The book is a fictionalized autobiography of Valentino Achak Deng, a real person, one of the Lost Boys of Sudan. Eggers has taken the details of Deng’s remarkable story, and borrowed his voice to write a compelling account of man’s ability to persevere and rise above adversity.

In the book’s preface, Deng writes, “I told my story orally to the author. He then concocted this novel, approximating my own voice and using the basic events of my life as the foundation. Because many of the passages are fictional, the result is called a novel … And though it is fictionalized, it should be noted that the world I have known is not so different from the one depicted within these pages.”

Deng was born in southern Sudan, in the Dinka village of Marial Bai. In the mid-1980s, when he was about 7, he was separated from his family when his village was destroyed by the murahaleen, Arab militia on horseback supported by the Sudanese government.

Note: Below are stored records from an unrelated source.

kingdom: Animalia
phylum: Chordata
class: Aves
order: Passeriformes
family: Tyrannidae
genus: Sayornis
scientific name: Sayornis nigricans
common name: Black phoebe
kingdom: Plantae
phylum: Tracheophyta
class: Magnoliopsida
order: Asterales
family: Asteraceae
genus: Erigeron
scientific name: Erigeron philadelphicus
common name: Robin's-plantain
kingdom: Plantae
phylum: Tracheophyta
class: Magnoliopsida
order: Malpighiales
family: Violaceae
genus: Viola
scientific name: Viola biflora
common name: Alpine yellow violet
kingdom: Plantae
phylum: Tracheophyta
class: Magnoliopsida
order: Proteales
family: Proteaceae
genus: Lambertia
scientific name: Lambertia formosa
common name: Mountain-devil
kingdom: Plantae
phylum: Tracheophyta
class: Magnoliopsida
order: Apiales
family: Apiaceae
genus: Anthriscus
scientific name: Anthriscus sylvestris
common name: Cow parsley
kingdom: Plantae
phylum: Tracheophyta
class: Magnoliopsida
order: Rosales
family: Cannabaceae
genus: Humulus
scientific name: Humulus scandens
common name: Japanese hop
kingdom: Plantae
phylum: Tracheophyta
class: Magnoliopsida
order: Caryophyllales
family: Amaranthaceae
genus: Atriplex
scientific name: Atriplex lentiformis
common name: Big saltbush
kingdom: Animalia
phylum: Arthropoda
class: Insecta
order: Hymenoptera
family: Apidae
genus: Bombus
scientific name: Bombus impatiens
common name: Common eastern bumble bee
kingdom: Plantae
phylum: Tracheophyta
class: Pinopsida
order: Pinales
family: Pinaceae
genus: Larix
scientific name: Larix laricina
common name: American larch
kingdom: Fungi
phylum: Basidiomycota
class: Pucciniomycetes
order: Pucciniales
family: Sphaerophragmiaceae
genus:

Today, such stories are told about Darfur, in western Sudan, and the world is finally starting to listen — if not act — after more than 20 years.

Deng fled his village, met up with other boys, and, led by a teacher from his village, walked hundreds of miles to a refugee camp in Ethiopia. Later, driven out of Ethiopia, he walked to Kenya, where he lived for 10 years in a refugee camp before coming to the United States. His remarkable journey is rife with horror: boys eaten by lions and crocodiles, boys dying of thirst or madness in the desert, boys sold into slavery and conscripted into the army. “I know everything one can know about the wasting of youth, about the ways boys can be used,” says Deng. “Death took boys every day, and in a familiar way: quickly and decisively, without much warning or fanfare.”

And yet America, longed for and aspired to, does not prove to be the answer to all of Deng’s prayers nor the solution to all his troubles. New challenges await him in the United States, and it is this, more than anything, that makes this book, and Deng’s story, so ironic and so heartbreaking.

But while there is a persistent thread of tragedy running through What Is the What, there is humor, too. Eggers’ descriptions of awakening sexuality in the adolescent Deng are written with a light touch. And Eggers does a good job of getting the reader up to speed on history and politics without being pedantic.

The purpose of writing What Is the What, Deng tells us in his preface, is to educate readers about the atrocities committed by successive governments of Sudan, and about the 2.5 million people who have perished in Sudan’s civil war. “Even when my hours were darkest, I believed that some day I could share my experiences with readers, so as to prevent the same horrors from repeating themselves. This book is a form of struggle, and it keeps my spirit alive to struggle. To struggle is to strengthen my faith, my hope, and my belief in humanity.”

The book’s title derives from a Dinka creation myth told to Deng by his father. God asks the first man and woman if they prefer a gift of cattle, or of an unknown “What.” When they ask, “What is the What?” God responds, “I cannot tell you. Still, you have to choose between the cattle and the What.” So, able to see clearly the benefits of cattle, they choose cattle, which proves a good choice, because generations of Dinka go on to live and prosper as owners of cattle. But to this day, the What is unknown, illusive.

My hope for Valentino Achak Deng, and for the thousands like him, is that they will all continue to persevere, and that they will be rewarded by the What. And may the What be even better than cattle.